Waar heeft de parasympathicus een effect op?
Hart, gladde spieren, exocriene klieren en synapsen.
Wat doet het sympatische cholinerge systeem?
Activatie van muscarine receptoren door acetylcholine zorgt voor zweten.
Hoe werkt het sympatische adrenerge systeem?
Adrenaline wordt afgegeven en dat werkt op alfa en bèta adrenerge receptoren.
Waar heeft het sympatische adrenerge systeem effect op?
Hart, gladde spieren en synapsen.
Wat regelt het sympathische dopaminerge systeem?
Het reguleert de renale bloedvaten.
Hoe werkt een cholinerge synaps?
Een precursor (choline) wordt opgenomen –> choline wordt samen met acetylCoA omgezet door ChAT in Acetylcholine –> de voorraad acetylcholine wordt opgeslagen in blaasjes –> wanneer het zenuwuiteinde wordt geactiveerd wordt acetylcholine vrij gemaakt uit de blaasjes –> acetylcholine bindt aan acetylcholine receptoren die zich postsynaptisch bevinden.

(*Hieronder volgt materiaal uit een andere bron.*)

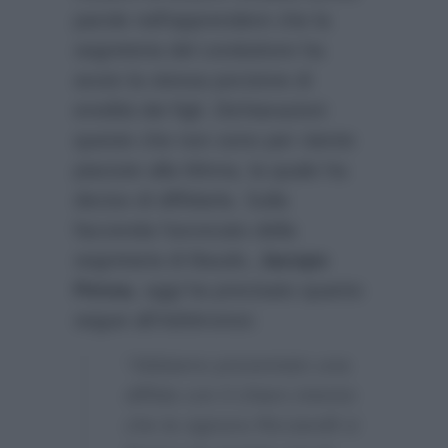
parole nell’apprendere che la
segreteria del conduttore ha
avuto la stessa porzione di
eredità dei figli. Dichiarazioni
queste che non sono per niente
piaciute alla Minna, la quale ha
deciso di diffidarla. Sulla
faccenda l’avvocato della
segretaria di Baudo,
Jacopo
Pensa
, oggi ha precisato quanto
segue all’
Adnkronos
:
“Abbiamo presentato una
diffida con il chiaro intento
che la signora Ricciarelli si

Door welk enzym wordt acetylcholine opgeruimd uit de synaptische spleet?
Acetylcholine-esterase
Hoe kan je de opname van choline remmen?
Door hemicholinium
Welke stof lijkt op choline en kun je dus gebruiken om de opname van choline te remmen?
Triethylcholine
Welke stof zorgt ervoor dat de depolarisatie van het neuron wordt geremd en er dus geen acetylcholine wordt afgegeven?
Tetrodotoxine
Met welke stof kan je de afgifte van acetylcholine remmen?
Botulinetoxine
Op welke receptoren werkt acetylcholine?
Muscarine en nicotine receptoren
Hoe kan je de hoeveelheid acetylcholine in de synaptische spleet verhogen?
Door het enzym acetylcholine esterase te remmen.
Wat voor effect hebben de nicotine receptoren in de ganglia?
Transmitter afgifte
Wat voor effect hebben de nicotine receptoren in het bijniermerg?
Afgifte van adrenaline en noradrenaline
Wat voor effect hebben de nicotine receptoren presynaptisch?
Transmitter afgifte
Wat voor effect hebben de nicotine receptoren in de skeletspier?
Contractie
Waar bevinden zich de M1 receptoren? (muscarine)
Centraal zenuwstelsel, perifere zenuwen.
Waar bevinden zich de M2 receptoren? (muscarine)
Hart, zenuwen
Waar bevinden zich de M3 receptoren? (muscarine)
Exocriene klieren, gladde spieren
Waar bevinden zich de M4 receptoren? (muscarine)
Centraal zenuwstelsel (locomotie)
Waar bevinden zich de M5 receptoren? (muscarine)
Centraal zenuwstelsel
Wat betekent het begrip inotropie?
Hoe sterk/hard het hart samentrekt.
Wat voor effect hebben de muscarine receptoren in het hart?
- Daling van de hartfrequentie
- Verlaging inotropie
- Daling hartminuutvolume
- Daling bloeddruk
Wat voor effect hebben de muscarine receptoren in de arteriën?
- Verwijding
- Daling bloeddruk
Wat voor effect hebben de muscarine receptoren presynaptisch?
Verlaging transmitter afgifte
Wat voor effect hebben de muscarine receptoren op de gladde spieren?
- Contractie oog
- Contractie bronchiën
- Contractie maagdarmkanaal en urineblaas
Wat voor effect hebben de muscarine receptoren op de exocriene klieren?
Traan, speeksel, bronchiale en zweet secretie.
Wat is het therapeutisch gebruik van muscarine receptoren agonisten?
Bij glaucoom –> pilocarpine
Bij urineretentie –> bethanechol
Bij herstel spierverslapping –> neostigmine
Bij myastenia gravis –> pyridostigmine/ neostigmine
Bij alzheimer –> rivastigmine
Wat zijn bijwerkingen van muscarine agonisten?
Diarree, zweten, miosis, misselijkheid en urinelozing.